Field trials are commonly intended to validate products in a real-world environment where the product is being tested by the end-users in a real-life context rather than under artificial conditions, usually supplemented with a monitoring procedure from researchers. Even though it can seem a simple task, monitoring the performance of either the participants or the product itself can end up being a challenging task if there are essential tools missing (e.g. a clear visualization of the data) or considering that following up on them everyday is not a practical nor an efficient way on how to do it. The normal procedure of monitoring these field trials always involve: firstly, the collection of data related to each user which can be achieved through a vast number of ways from daily/weekly questionnaires to sensors. And secondly, the visualization and interpretation of the information stored and transformed. Assuming that the collection of data is already being done successfully, there is still the need of displaying it. As a result of this, and considering the Web as the target platform, mostly because it grants accessibility as well as the simplicity in use and developing, a new Web application would be demanded whenever a field trial starts.
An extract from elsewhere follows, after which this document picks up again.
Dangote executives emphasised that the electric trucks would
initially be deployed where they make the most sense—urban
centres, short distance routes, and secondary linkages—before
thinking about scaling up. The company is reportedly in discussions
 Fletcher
To overcome this problem, a solution must involve an application able to represent and visualize data. Hence, the main goal of this work is to create an application with the endowed capacity of being adapted to a heterogeneity of projects and that, as an end result, can support researchers in the process of monitoring field trials in a faster time pace. The proposed solution follows a 3-tier architecture, including the definition of an intermediate component — the mediator, responsible for offering services through an API to the client while requesting data from the database provider. The mediator acknowledges information relative to the database such as the connection information, data structure and also, about the organization of the components as part of the user interfaces, through the definition of a configuration based on YAML (YAML Ain’t Markup Language).
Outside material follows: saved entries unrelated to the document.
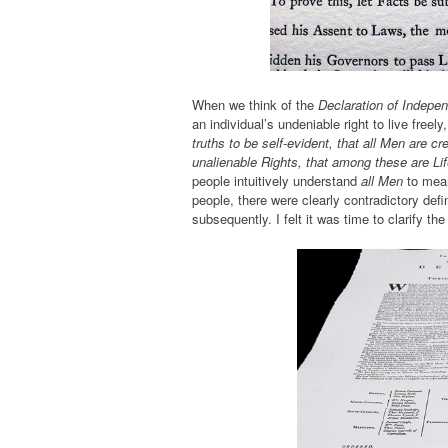
When we think of the
Declaration of Indepe
an individual’s undeniable right to live fre
truths to be self-evident, that all Men are c
unalienable Rights, that among these are Lif
people intuitively understand
all Men
to mea
people, there were clearly contradictory def
subsequently. I felt it was time to clarify th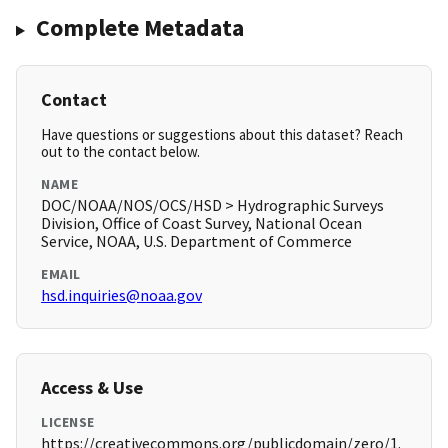
Complete Metadata
Contact
Have questions or suggestions about this dataset? Reach
out to the contact below.
NAME
DOC/NOAA/NOS/OCS/HSD > Hydrographic Surveys
Division, Office of Coast Survey, National Ocean
Service, NOAA, U.S. Department of Commerce
EMAIL
hsd.inquiries@noaa.gov
Access & Use
LICENSE
https://creativecommons.org/publicdomain/zero/1.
The validation of the application is divided into two stages: the first aiming to validate the user interfaces and accomplished with the aid of a usability test comprising a total of five participants. The last, having in mind the validation of the whole application by applying it to two different case studies. From the analysis of the results, in terms of the designed interface, they were satisfactory although with a few minor design problems identified. On the other hand, considering the case studies and that they covered most of the features, we were able to prove with the work developed, that it is possible to building an application from a predefined configuration, having a mediator enabling the different components to work seamlessly.